Write out every line of the entries below exactly as it appears, keeping the original order.

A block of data
◆ ◆ ◆ ◆

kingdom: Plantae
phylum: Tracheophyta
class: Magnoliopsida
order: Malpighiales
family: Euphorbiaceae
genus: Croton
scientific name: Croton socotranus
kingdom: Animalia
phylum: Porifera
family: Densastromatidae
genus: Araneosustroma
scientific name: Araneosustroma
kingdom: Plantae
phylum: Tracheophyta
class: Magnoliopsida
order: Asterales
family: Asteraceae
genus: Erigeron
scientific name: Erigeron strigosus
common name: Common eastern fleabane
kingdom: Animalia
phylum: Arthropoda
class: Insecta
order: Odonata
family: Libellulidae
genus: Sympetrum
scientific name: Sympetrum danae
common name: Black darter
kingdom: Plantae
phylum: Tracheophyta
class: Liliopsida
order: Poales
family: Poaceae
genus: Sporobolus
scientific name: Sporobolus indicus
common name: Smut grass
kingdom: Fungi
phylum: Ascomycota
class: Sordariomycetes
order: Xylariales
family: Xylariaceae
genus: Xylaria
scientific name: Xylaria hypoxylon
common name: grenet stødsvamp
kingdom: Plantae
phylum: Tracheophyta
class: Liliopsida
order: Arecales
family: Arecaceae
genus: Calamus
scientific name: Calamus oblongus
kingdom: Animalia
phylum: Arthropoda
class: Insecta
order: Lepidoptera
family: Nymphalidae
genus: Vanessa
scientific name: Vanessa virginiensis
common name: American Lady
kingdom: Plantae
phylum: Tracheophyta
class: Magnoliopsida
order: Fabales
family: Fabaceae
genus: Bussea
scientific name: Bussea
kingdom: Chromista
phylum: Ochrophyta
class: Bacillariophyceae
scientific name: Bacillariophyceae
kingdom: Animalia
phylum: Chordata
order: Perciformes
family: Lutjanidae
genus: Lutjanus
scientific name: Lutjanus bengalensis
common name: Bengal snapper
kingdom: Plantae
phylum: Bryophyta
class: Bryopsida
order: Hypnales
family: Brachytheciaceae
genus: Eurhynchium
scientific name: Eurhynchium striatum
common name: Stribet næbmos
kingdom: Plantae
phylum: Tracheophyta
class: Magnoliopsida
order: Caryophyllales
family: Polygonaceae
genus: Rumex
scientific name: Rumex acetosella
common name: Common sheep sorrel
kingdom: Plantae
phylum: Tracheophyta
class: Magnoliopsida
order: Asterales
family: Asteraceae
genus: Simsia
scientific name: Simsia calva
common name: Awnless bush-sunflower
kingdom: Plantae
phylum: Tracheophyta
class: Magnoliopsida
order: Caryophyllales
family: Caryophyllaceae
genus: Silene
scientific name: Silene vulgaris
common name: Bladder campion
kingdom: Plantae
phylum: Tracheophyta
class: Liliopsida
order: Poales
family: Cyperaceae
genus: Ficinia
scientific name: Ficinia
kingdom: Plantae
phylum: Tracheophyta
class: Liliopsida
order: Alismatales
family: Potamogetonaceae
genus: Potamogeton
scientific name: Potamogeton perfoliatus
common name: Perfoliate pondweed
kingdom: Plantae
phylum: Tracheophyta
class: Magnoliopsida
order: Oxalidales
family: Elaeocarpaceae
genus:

◆ ◆ ◆ ◆

§ Problem solution
kingdom: Plantae
phylum: Tracheophyta
class: Magnoliopsida
order: Malpighiales
family: Euphorbiaceae
genus: Croton
scientific name: Croton socotranus
kingdom: Animalia
phylum: Porifera
family: Densastromatidae
genus: Araneosustroma
scientific name: Araneosustroma
kingdom: Plantae
phylum: Tracheophyta
class: Magnoliopsida
order: Asterales
family: Asteraceae
genus: Erigeron
scientific name: Erigeron strigosus
common name: Common eastern fleabane
kingdom: Animalia
phylum: Arthropoda
class: Insecta
order: Odonata
family: Libellulidae
genus: Sympetrum
scientific name: Sympetrum danae
common name: Black darter
kingdom: Plantae
phylum: Tracheophyta
class: Liliopsida
order: Poales
family: Poaceae
genus: Sporobolus
scientific name: Sporobolus indicus
common name: Smut grass
kingdom: Fungi
phylum: Ascomycota
class: Sordariomycetes
order: Xylariales
family: Xylariaceae
genus: Xylaria
scientific name: Xylaria hypoxylon
common name: grenet stødsvamp
kingdom: Plantae
phylum: Tracheophyta
class: Liliopsida
order: Arecales
family: Arecaceae
genus: Calamus
scientific name: Calamus oblongus
kingdom: Animalia
phylum: Arthropoda
class: Insecta
order: Lepidoptera
family: Nymphalidae
genus: Vanessa
scientific name: Vanessa virginiensis
common name: American Lady
kingdom: Plantae
phylum: Tracheophyta
class: Magnoliopsida
order: Fabales
family: Fabaceae
genus: Bussea
scientific name: Bussea
kingdom: Chromista
phylum: Ochrophyta
class: Bacillariophyceae
scientific name: Bacillariophyceae
kingdom: Animalia
phylum: Chordata
order: Perciformes
family: Lutjanidae
genus: Lutjanus
scientific name: Lutjanus bengalensis
common name: Bengal snapper
kingdom: Plantae
phylum: Bryophyta
class: Bryopsida
order: Hypnales
family: Brachytheciaceae
genus: Eurhynchium
scientific name: Eurhynchium striatum
common name: Stribet næbmos
kingdom: Plantae
phylum: Tracheophyta
class: Magnoliopsida
order: Caryophyllales
family: Polygonaceae
genus: Rumex
scientific name: Rumex acetosella
common name: Common sheep sorrel
kingdom: Plantae
phylum: Tracheophyta
class: Magnoliopsida
order: Asterales
family: Asteraceae
genus: Simsia
scientific name: Simsia calva
common name: Awnless bush-sunflower
kingdom: Plantae
phylum: Tracheophyta
class: Magnoliopsida
order: Caryophyllales
family: Caryophyllaceae
genus: Silene
scientific name: Silene vulgaris
common name: Bladder campion
kingdom: Plantae
phylum: Tracheophyta
class: Liliopsida
order: Poales
family: Cyperaceae
genus: Ficinia
scientific name: Ficinia
kingdom: Plantae
phylum: Tracheophyta
class: Liliopsida
order: Alismatales
family: Potamogetonaceae
genus: Potamogeton
scientific name: Potamogeton perfoliatus
common name: Perfoliate pondweed
kingdom: Plantae
phylum: Tracheophyta
class: Magnoliopsida
order: Oxalidales
family: Elaeocarpaceae
genus:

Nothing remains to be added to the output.